LATA: A Tool for LLM-Assisted Translation Annotation
Baorong Huang, Ali Asiri
TL;DR
This work tackles the challenge of building high-quality translation parallel corpora for structurally divergent language pairs, such as Arabic–English, by moving beyond simple sentence alignment to multi-layered annotation. It presents LATA, a desktop tool that uses a template-based Prompt Manager and large language models to perform sentence segmentation and alignment under strict JSON output constraints within a human-in-the-loop workflow. The translation annotation pipeline comprises Document Metadata Collection, Paragraph Alignment Annotation, and LLM-Assisted Sentence Segmentation and Annotation, producing CES-compliant XML outputs and enabling custom translation technique annotations. The approach balances automation efficiency with linguistic precision for complex translation phenomena, and the authors provide a MIT-licensed implementation with planned extensions to word-level annotation, a bilingual knowledge graph, and multimodal anchoring.
Abstract
The construction of high-quality parallel corpora for translation research has increasingly evolved from simple sentence alignment to complex, multi-layered annotation tasks.
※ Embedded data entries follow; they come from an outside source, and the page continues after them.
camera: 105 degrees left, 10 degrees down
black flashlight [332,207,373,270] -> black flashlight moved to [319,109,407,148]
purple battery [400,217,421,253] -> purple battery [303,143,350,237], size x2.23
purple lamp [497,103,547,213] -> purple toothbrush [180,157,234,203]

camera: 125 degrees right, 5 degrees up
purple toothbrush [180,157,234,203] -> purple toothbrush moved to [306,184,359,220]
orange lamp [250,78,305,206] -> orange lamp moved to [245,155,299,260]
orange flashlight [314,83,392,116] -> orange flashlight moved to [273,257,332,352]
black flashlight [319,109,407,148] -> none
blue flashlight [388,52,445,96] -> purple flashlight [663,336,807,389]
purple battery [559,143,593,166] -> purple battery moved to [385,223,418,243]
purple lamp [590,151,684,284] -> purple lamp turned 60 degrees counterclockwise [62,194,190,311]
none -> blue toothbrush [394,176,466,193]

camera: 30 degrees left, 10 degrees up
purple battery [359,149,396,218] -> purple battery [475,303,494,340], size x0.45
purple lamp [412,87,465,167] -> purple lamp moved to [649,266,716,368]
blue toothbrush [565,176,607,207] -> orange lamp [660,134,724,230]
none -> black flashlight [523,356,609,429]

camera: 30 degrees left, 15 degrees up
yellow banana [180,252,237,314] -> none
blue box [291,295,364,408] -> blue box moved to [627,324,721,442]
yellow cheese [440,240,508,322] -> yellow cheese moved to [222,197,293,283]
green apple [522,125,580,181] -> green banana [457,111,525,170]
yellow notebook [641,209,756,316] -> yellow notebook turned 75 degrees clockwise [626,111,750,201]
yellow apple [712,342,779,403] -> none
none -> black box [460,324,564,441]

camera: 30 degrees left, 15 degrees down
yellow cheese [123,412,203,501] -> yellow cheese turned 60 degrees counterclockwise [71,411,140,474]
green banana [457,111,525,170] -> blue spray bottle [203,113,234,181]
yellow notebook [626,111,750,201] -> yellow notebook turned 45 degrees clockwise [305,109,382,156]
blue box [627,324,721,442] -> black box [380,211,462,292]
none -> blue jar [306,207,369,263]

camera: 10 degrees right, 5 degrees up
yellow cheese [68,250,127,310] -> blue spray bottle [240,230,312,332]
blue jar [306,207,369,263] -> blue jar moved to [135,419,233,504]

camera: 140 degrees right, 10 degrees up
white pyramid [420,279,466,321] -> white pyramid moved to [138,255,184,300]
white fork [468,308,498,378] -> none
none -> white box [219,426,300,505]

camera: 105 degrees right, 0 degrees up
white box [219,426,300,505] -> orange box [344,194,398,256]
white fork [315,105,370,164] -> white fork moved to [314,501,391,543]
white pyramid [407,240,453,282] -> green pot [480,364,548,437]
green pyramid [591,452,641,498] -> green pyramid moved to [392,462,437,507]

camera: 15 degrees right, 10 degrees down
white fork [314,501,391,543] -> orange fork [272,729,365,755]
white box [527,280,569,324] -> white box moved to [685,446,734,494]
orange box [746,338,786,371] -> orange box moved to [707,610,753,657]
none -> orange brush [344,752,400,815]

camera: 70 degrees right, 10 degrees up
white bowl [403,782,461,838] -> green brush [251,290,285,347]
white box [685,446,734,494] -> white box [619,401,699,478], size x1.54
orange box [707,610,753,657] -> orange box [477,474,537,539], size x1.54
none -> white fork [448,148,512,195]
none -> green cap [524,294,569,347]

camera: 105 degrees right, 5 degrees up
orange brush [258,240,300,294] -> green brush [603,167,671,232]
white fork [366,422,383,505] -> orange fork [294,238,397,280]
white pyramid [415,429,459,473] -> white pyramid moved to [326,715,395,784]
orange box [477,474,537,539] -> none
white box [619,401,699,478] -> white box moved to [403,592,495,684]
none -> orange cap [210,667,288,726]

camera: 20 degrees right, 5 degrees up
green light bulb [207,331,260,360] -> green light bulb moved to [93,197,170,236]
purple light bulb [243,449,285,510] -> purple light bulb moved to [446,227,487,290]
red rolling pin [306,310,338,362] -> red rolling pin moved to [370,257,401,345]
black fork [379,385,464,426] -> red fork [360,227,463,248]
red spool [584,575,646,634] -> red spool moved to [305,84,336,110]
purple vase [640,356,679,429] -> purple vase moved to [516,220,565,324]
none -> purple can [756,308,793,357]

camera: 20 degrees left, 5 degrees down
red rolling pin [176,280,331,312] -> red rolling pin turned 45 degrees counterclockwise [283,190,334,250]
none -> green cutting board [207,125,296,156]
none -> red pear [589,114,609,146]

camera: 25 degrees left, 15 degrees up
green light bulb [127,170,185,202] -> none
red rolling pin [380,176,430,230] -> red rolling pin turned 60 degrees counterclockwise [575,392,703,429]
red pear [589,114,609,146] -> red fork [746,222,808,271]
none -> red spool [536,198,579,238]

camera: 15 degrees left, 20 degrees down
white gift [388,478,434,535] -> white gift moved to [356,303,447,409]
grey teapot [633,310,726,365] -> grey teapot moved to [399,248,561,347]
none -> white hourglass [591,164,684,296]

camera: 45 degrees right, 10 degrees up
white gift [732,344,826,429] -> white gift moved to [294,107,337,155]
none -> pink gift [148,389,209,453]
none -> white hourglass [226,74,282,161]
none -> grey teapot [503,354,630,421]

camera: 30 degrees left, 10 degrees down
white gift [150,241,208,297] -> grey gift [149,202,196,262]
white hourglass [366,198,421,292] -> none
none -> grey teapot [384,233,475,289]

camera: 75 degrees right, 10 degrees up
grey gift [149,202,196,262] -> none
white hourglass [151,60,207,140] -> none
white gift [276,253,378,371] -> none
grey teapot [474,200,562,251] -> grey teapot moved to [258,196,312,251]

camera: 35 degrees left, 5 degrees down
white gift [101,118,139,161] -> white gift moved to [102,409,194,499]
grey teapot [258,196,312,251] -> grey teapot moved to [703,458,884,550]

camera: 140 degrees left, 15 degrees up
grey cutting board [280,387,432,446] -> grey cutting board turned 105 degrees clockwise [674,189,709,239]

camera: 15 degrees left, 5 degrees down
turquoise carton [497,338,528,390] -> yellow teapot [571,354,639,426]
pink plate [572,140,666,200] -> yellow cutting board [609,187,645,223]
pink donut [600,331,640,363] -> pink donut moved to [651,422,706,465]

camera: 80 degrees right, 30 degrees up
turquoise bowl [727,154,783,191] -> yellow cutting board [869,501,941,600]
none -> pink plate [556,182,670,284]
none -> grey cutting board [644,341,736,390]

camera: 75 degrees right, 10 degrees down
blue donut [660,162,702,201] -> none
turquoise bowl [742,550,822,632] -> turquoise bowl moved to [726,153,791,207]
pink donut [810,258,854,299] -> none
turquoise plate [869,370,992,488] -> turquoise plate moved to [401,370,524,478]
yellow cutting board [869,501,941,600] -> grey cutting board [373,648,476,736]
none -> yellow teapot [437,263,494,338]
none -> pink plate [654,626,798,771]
This methodological shift presents significant challenges for structurally divergent language pairs, such as Arabic--English, where standard automated tools frequently fail to capture deep linguistic shifts or semantic nuances. This paper introduces a novel, LLM-assisted interactive tool designed to reduce the gap between scalable automation and the rigorous precision required for expert human judgment. Unlike traditional statistical aligners, our system employs a template-based Prompt Manager that leverages large language models (LLMs) for sentence segmentation and alignment under strict JSON output constraints. In this tool, automated preprocessing integrates into a human-in-the-loop workflow, allowing researchers to refine alignments and apply custom translation technique annotations through a stand-off architecture. By leveraging LLM-assisted processing, the tool balances annotation efficiency with the linguistic precision required to analyze complex translation phenomena in specialized domains.